Em sua apresentação sobre a interseccionalidade entre gênero e deficiência, a diretora da Associação dos Deficientes Visuais do Estado do Rio de Janeiro (Adverj), Fernanda Shcolnik, atentou para a exclusão das mulheres com deficiência moradoras de favelas. Ela contou que um estudo recente apontou que 70% das pessoas com deficiência não possuem Ensino Fundamental completo. “Quando sai, ou se sai da escola, a pessoa com deficiência é jogada para as margens da sociedade, para um trabalho precarizado, em trabalhos informais, sem nenhum direito trabalhista”, observou. Segundo Fernanda, nesse cenário, as mulheres são duplamente atravessadas, por terem deficiência e serem mulheres, sendo, assim, vítimas do machismo e capacitismo. Além das questões relacionadas a trabalho, saúde e educação, as mulheres com deficiência estão também mais expostas à violência, conforme atentou Fernanda: “Temos dados de 2021 que mostram que, a cada hora, existe um registro de violência de uma pessoa com deficiência, sendo a grande maioria delas mulheres dentro de seus domicílios. Ou seja, mulheres com deficiência que não têm condições de se defender diante de um agressor. Mulheres com deficiência são duplamente vulneráveis e sofrem violências para às quais tem certo risco”. Fernanda reforçou, ainda, a importância da implementação da educação de gênero nas escolas, para proteger meninas e mulheres, e de políticas públicas na prática.

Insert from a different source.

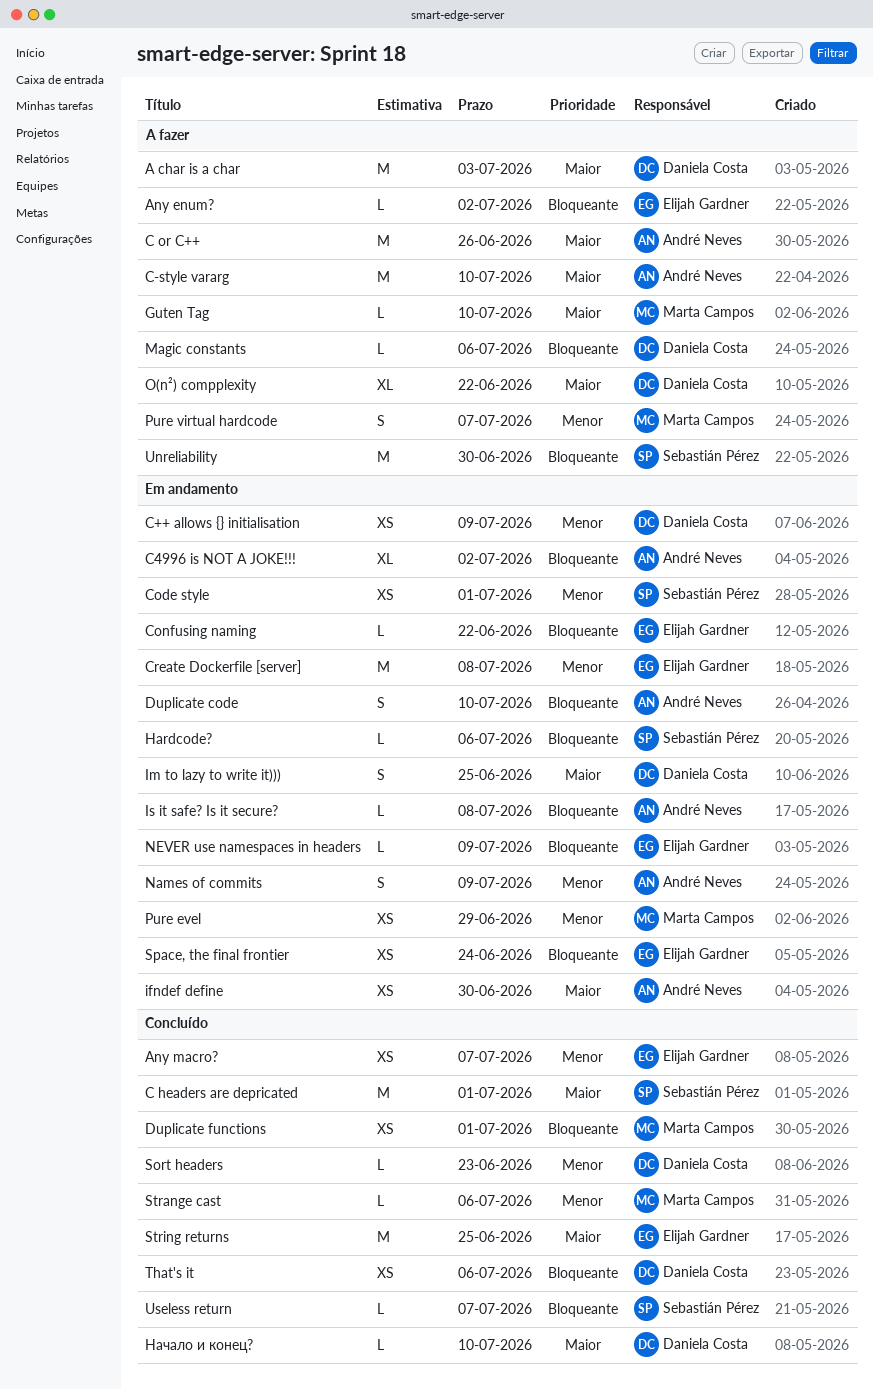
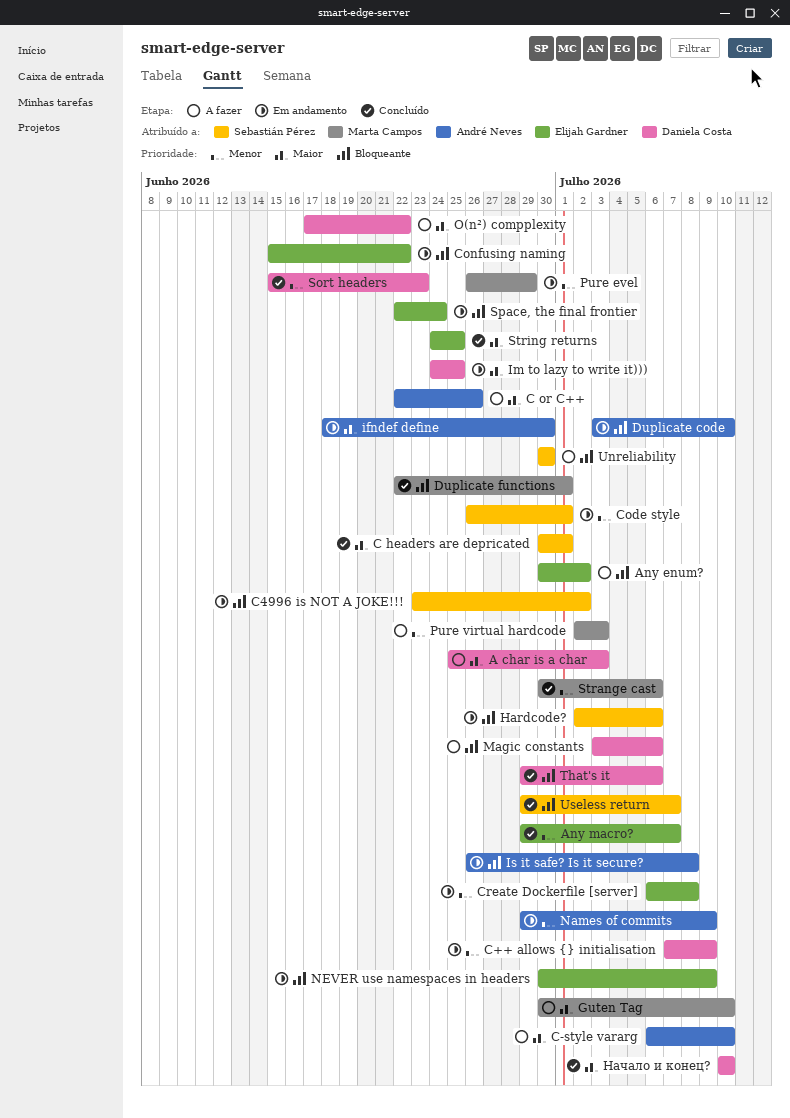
C4996 is NOT A JOKE!!!, owner: André Neves -> Sebastián Pérez
Pure virtual hardcode, due: Jul 7 -> Jul 3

Por fim, a representante do Coletivo Vidas Negras com Deficiência Importam (VNDI), Luciana Viegas, discorreu sobre raça e deficiência. Ela defendeu a criação de estratégias e táticas para a defesa de direitos e atentou para o impacto da colonização sobre a vida de pessoas negras moradoras de favela e com deficiência. “Quando falamos de pessoas negras com deficiência, o primeiro ponto é que não tinha dados. O segundo ponto é que essa colonização, que até um tempo atrás tinha um nome (portugueses, europeus), se torna hoje um Estado que não somente impacta diretamente a vida dessas pessoas, por meio da ausência de direitos, o que, por si só, já é uma violência, mas impacta também com a produção de deficiências gerada pela sua violência”, observou. Por esse motivo, segundo Luciana, o debate sobre raça e deficiência precisa caminhar junto, pois, é por meio da discussão sobre deficiência que é possível entender, de fato, o que é a abordagem interseccional e o que é debater deficiência.